• TEXT
--------

Networking events: it’s like going to the pub sober

Networking conversations: 1 awkward encounter in the biscuit queue and one near encounter in the toilet

There’s only one situation where grown professionals will commit to wearing plastic name badges and drinking terrible coffee out of thimble sized mugs; THE NETWORKING EVENT.

Of course every event is different, but if I were absolutely forced to create a generic timetable, it would look something like this:

8am-9am: Arrival & Breakfast

Session description: Arrive at this time if you’re really desperate to network.

Most people arrive at 8.55am, relishing the one day of the year no one is watching what time they get in and they can hit that snooze button a little longer.

However, there will be 8-10 people shuffling around, clinging to the buffet table. Usually, it’s Barry and Steve – the guys that have travelled from up North and took the 5am train because they ‘wanted to leave ample time for the tube’.

This is a good opportunity to get your first coffee of the day. It’s amazing that coffee has evolved so much, and yet, networking events have managed to avoid good coffee completely. The catering companies are laughing as they spoon ladles of Nescafe instant granules into industrial sized coffee jugs, thinking we won’t notice if it comes in filter jugs. We noticed.

Networking conversations: Two. Barry and Steve.


9am-11am: First speaker session

Session description: Open your new, free conference notebook, and write the date and the title of the session at the top of the first page.

Something about it feels like the first day of school. You sit up really straight, smile at your neighbour, and make a silent promise that this time you really will focus on the speaker sessions, not just the networking breaks….

20 minutes in you get your phone out. Tell yourself it’s just to check the time….

40 minutes later you’re still responding to emails.

Leave the session still with only the title of the session written at the top of the page.


11am-11.30am: Morning break

Session description: Right, the last session overran by 7 minutes. That means you have exactly 23 minutes to go to the loo, get your second cup of terrible coffee, and do a quick round of the room.

If you go to the loo now, the queue for biscuits will be really long when you come out. But if you go and get your coffee and Custard Cream now, you won’t enjoy it, because you’ll just need the loo. Then you won’t have anything to hold in your hand when you approach people later.

And people that approach people at conferences without a mug and biscuit as a prop, look a bit creepy. Everyone knows the secret code of networking events. Pretend that you are NOT there to count how many ‘useful conversations’ you had. Pretend you are just eating a casual biscuit and happened to catch their eye. Both parties know that this is not true, but flouting the convention and admitting you are there to network is embarrassing for everybody.

--------

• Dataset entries

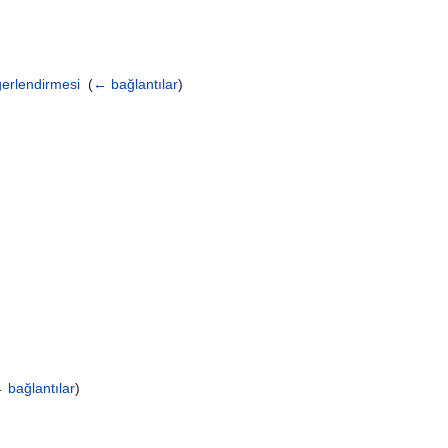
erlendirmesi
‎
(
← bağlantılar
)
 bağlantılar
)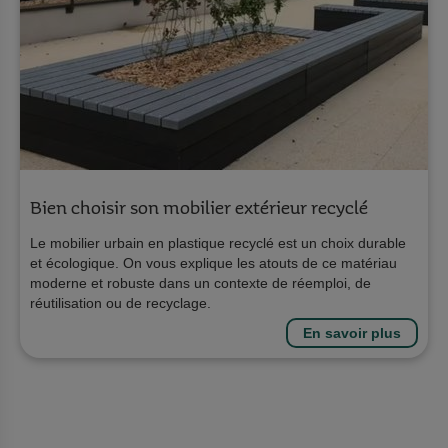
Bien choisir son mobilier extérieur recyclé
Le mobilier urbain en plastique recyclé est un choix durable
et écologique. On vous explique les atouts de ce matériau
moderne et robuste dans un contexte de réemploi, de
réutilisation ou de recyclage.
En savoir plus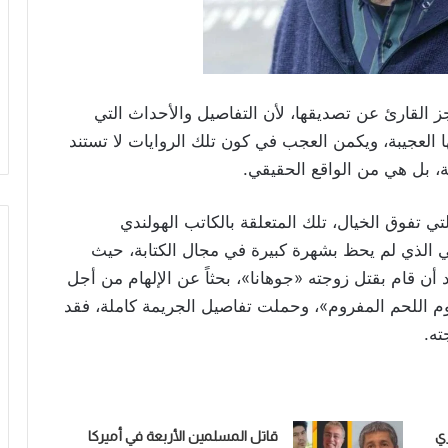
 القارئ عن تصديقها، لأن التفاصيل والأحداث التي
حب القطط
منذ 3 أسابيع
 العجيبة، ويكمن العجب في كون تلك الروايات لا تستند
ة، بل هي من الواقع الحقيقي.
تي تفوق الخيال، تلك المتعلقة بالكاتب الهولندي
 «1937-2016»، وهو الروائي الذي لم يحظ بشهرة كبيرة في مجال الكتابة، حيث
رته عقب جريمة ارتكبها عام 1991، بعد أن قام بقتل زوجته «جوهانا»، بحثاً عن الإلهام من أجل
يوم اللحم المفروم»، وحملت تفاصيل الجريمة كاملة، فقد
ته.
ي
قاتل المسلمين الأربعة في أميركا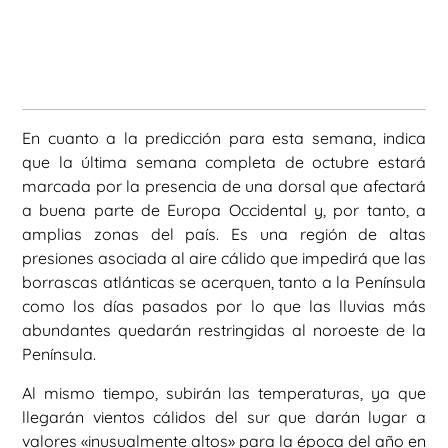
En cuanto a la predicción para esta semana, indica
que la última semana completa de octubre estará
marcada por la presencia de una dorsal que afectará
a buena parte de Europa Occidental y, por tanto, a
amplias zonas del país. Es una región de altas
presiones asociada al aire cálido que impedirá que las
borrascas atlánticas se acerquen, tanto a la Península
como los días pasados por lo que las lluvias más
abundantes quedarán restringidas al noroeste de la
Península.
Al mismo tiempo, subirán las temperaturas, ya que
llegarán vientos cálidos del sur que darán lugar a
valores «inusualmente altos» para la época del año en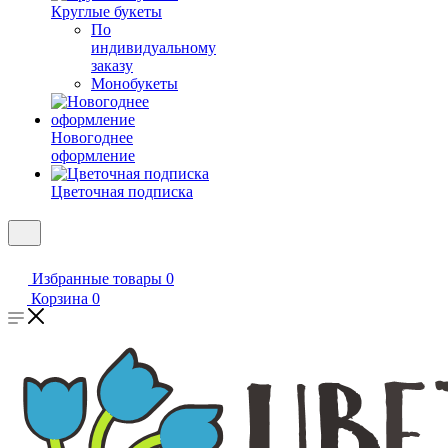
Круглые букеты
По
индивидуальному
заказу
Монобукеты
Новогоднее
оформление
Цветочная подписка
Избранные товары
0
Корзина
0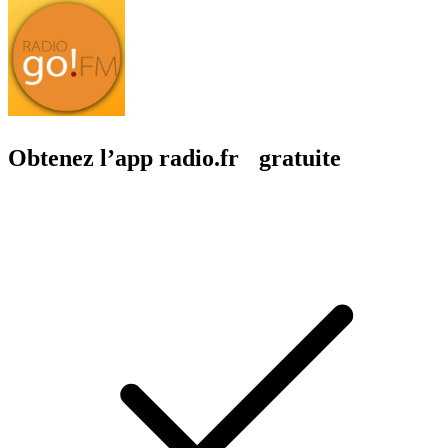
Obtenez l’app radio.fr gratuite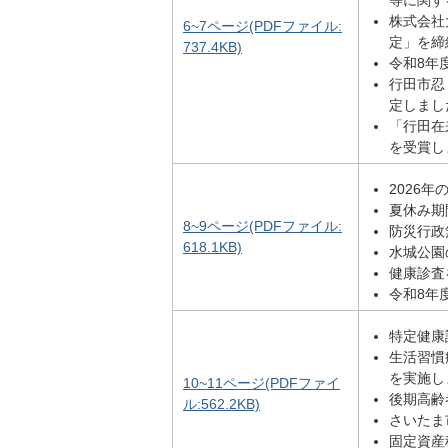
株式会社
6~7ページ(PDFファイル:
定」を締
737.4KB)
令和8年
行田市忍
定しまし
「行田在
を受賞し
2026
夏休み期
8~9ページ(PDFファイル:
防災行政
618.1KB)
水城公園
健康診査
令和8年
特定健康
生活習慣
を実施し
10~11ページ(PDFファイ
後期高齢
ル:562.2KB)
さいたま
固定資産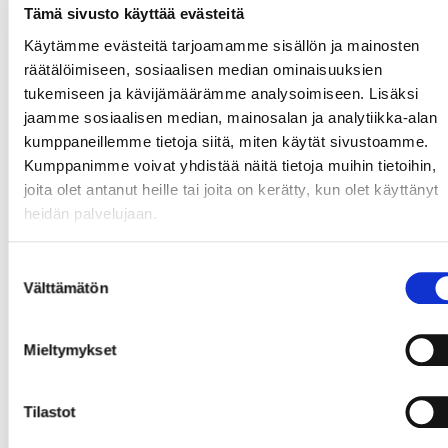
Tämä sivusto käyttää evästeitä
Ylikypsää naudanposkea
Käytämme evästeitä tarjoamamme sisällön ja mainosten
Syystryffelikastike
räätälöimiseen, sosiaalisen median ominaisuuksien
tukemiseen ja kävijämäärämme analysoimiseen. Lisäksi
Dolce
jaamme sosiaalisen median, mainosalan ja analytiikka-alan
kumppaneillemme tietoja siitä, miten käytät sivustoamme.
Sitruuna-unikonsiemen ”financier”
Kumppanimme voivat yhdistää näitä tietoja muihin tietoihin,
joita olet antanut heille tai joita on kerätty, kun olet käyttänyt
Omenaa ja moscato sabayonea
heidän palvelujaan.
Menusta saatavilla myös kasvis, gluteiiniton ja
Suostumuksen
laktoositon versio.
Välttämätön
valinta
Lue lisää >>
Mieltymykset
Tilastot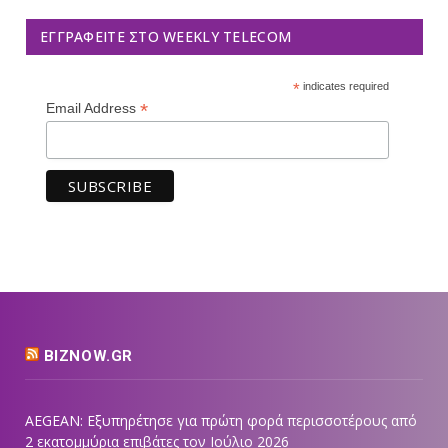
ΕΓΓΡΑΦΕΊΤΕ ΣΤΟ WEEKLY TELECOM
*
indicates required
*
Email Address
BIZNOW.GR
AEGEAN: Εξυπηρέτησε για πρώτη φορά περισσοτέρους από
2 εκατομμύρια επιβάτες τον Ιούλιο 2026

--------

• TASKS TO PERFORM
(a) Condense the paragraph beginning "This is a good opportunity to get your first coffee" in the text on networking events into a short bulleted list that keeps its main facts.
(b) Summarize the text on networking events in two sentences.

• ACTIVITY ANSWERS
(a)
- Breakfast is a chance to get the first coffee of the day.
- Coffee has evolved a lot, yet networking events have avoided good coffee completely.
- Catering companies spoon Nescafe instant granules into industrial-sized jugs, assuming no one will notice if it is served in filter jugs.
- People do notice.

(b) The networking event is the one occasion when professionals will wear plastic name badges and drink terrible coffee, and its generic timetable starts with an 8am breakfast that few people arrive early for. It continues with a speaker session in which attendees drift to their phones and write only the session title, then a short morning break spent choosing between the loo and the biscuit queue while everyone keeps up the pretense that they are not there to network.